## Goal of the exercise
Look below for lines that hold the string "pouf" and copy each one.

## Provided records
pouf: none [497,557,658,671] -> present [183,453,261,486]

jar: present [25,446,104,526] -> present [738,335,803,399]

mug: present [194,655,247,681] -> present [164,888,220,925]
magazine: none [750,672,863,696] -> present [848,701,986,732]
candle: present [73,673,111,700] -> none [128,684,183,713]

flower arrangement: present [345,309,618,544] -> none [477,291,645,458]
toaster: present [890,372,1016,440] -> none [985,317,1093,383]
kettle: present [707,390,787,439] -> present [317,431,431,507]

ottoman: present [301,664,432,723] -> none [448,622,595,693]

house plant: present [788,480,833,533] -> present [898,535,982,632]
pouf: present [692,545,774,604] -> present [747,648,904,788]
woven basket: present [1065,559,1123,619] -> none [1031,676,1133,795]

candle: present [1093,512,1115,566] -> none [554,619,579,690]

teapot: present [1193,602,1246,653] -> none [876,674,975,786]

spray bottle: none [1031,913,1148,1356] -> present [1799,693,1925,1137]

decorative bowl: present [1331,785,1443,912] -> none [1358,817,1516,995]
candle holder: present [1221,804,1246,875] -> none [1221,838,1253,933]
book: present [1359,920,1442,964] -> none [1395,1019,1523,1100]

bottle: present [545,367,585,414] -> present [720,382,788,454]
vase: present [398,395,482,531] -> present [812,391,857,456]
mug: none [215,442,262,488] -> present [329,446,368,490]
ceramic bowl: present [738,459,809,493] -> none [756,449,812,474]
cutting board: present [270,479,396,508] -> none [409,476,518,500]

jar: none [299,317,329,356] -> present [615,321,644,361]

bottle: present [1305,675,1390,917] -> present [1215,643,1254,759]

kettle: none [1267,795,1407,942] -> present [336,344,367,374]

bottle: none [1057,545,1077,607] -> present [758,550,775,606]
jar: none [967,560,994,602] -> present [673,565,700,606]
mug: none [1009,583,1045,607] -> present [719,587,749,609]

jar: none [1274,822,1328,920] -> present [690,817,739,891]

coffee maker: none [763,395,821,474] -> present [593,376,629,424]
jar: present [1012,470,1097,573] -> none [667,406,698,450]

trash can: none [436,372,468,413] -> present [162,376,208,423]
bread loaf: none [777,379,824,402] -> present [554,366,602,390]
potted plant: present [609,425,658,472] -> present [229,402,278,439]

## Answer to this task
pouf: none [497,557,658,671] -> present [183,453,261,486]
pouf: present [692,545,774,604] -> present [747,648,904,788]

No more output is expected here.